Hyperplane sections and the subtlety of the Lefschetz properties

TL;DR

This paper investigates the delicate nature of Lefschetz properties in Artinian algebras, demonstrating how small deformations can induce or destroy these properties, especially through hyperplane sections.

Contribution

It introduces a systematic deformation method for monomial ideals to achieve the weak Lefschetz property while preserving the Hilbert function.

Findings

General hyperplane sections often have the weak Lefschetz property in almost all characteristics.

Special hyperplane sections lack the weak Lefschetz property in all characteristics.

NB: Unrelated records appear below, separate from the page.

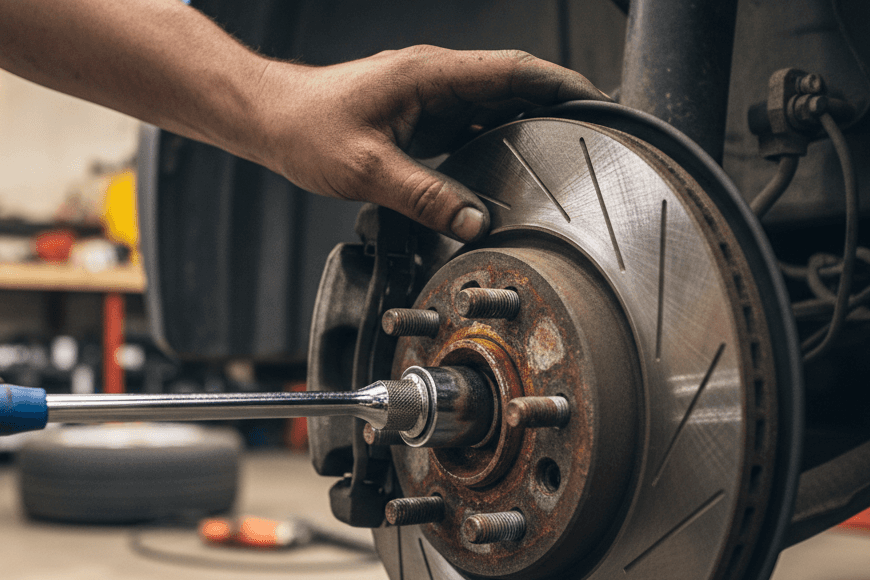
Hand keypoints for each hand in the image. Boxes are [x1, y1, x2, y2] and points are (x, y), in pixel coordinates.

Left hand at [253, 46, 607, 241]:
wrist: (272, 120)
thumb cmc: (307, 130)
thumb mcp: (367, 171)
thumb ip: (424, 197)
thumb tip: (473, 220)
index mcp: (430, 75)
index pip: (514, 70)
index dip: (561, 84)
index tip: (597, 102)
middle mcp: (435, 79)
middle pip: (512, 86)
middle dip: (554, 107)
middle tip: (590, 138)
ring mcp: (429, 96)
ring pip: (493, 106)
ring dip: (525, 126)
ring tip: (558, 156)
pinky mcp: (419, 116)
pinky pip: (470, 124)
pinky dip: (494, 141)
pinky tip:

Deformations can control the presence or absence of Lefschetz properties in hyperplane sections.

Abstract

The weak and strong Lefschetz properties are two basic properties that Artinian algebras may have. Both Lefschetz properties may vary under small perturbations or changes of the characteristic. We study these subtleties by proposing a systematic way of deforming a monomial ideal failing the weak Lefschetz property to an ideal with the same Hilbert function and the weak Lefschetz property. In particular, we lift a family of Artinian monomial ideals to finite level sets of points in projective space with the property that a general hyperplane section has the weak Lefschetz property in almost all characteristics, whereas a special hyperplane section does not have this property in any characteristic.